■ About this task ■
Please set down the data word for word; images do not go in the copy.

Saved entries:
== == ==

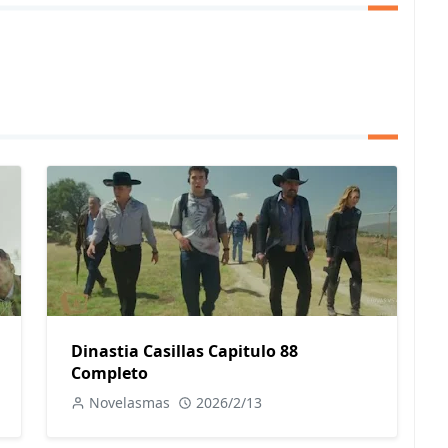
Dinastia Casillas Capitulo 88
Completo
Novelasmas
2026/2/13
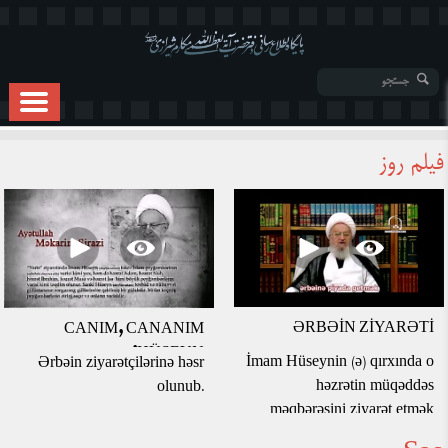
فیلم روز
ƏRBƏİN ZİYARƏTİ
CANIM, CANANIM
HÜSEYN!
İmam Hüseynin (ə) qırxında o
Ərbəin ziyarətçilərinə həsr
həzrətin müqəddəs
olunub.
məqbərəsini ziyarət etmək
üçün milyonlarla insan piyada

== == ==

■ Answer to this problem ■
Dinastia Casillas Capitulo 88
Completo
Novelasmas
2026/2/13
فیلم روز
ƏRBƏİN ZİYARƏTİ
CANIM, CANANIM
HÜSEYN!
İmam Hüseynin (ə) qırxında o
Ərbəin ziyarətçilərinə həsr
həzrətin müqəddəs
olunub.
məqbərəsini ziyarət etmək
üçün milyonlarla insan piyada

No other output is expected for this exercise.